Kisah tragedi kematian Al-Hallaj, mistikus besar itu disampaikan berbagai sumber dengan beragam nuansa mitologis dan dongeng (usthûrah) masing-masing yang acap berlebih-lebihan, tetapi diminati sebagian orang. Misalnya cerita yang berkembang kemudian, “Al-Hallaj tidak mati. Dia naik ke langit seperti Isa dan akan kembali ke bumi, seperti Isa,”. Atau : “Sungai Tigris subur-makmur berkat abu tubuh al-Hallaj.”
Konon, pada hari ketiga kematian al-Hallaj, Tigris memuntahkan kemarahannya dengan menenggelamkan bumi Baghdad.
Kuburannya di Baghdad sampai hari ini, menjadi tempat ziarah paling ramai dikunjungi beribu orang tiap hari dari berbagai penjuru bumi.
Ada beragam tanggapan orang sekitar alasan eksekusi terhadap al-Hallaj. Sejumlah ahli fiqh mengaggap vonis mati baginya adalah karena dia menentang ibadah Haji (abthala al Hajj). Menurut mereka al-Hallaj tidak mewajibkan kaum muslimin melaksanakan ibadah hajinya di Makkah, melainkan cukup di hati saja. Sebagian yang lain berpendapat bahwa hukuman mati terhadap al-Hallaj lebih disebabkan oleh motiv politik.

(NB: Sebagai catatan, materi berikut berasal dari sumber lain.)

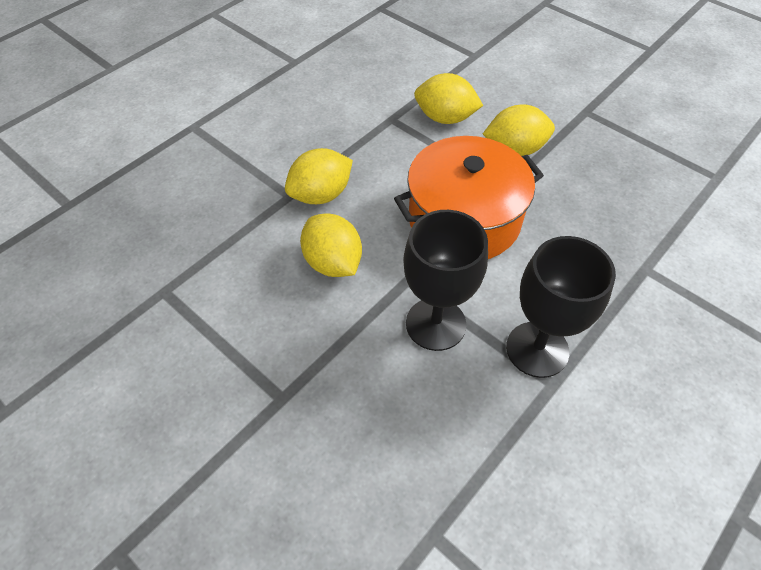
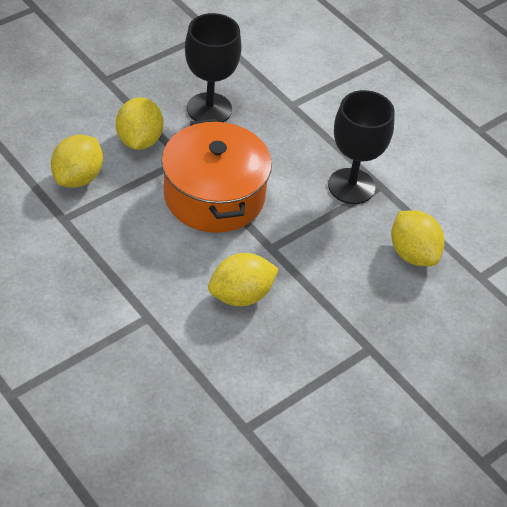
camera: 85 degrees left, 5 degrees down
(321, 195) = (155, 292): yellow lemon -> yellow lemon (413, 254)
(435, 324) = (318, 239): black goblet -> black goblet (209, 109)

Dia dituduh sebagai tokoh yang berada di belakang gerakan politik Qaramitah atau Syiah Ismailiyyah, kelompok yang memberontak dan berusaha menggulingkan kekuasaan yang sah. Dua pendapat terakhir ini memperlihatkan kepada kita bahwa pembunuhan atas al-Hallaj tidak karena pandangan-pandangan sufismenya.
Ekstasi-ekstasi terbuka al-Hallaj yang mengungkapkan “Ittihad” atau “Hulul”, kemanunggalannya dengan Tuhan : “Akulah Kebenaran”, bukanlah factor utama. Berbeda dengan dua pandangan ini, Abu Bakar Al-Syibli, teman sekaligus gurunya, menyatakan bahwa ia dibunuh karena menyebarkan rahasia-rahasia ketuhanan di hadaoan publik awam. Syibli mengatakan :
“Inna Allah Athlaaka ala Sirr min Asraarihi Fa adzaatahu. Fa Adzaqaka Allah Thama al Hadid” (Tuhan telah memperlihatkan padamu satu rahasia dari rahasia-rahasia-Nya, lalu engkau sebarkan. Maka Tuhan menimpakanmu pukulan besi).
Betapa beragam pendapat mengapa Al-Hallaj dibunuh. Wallahu A’lam.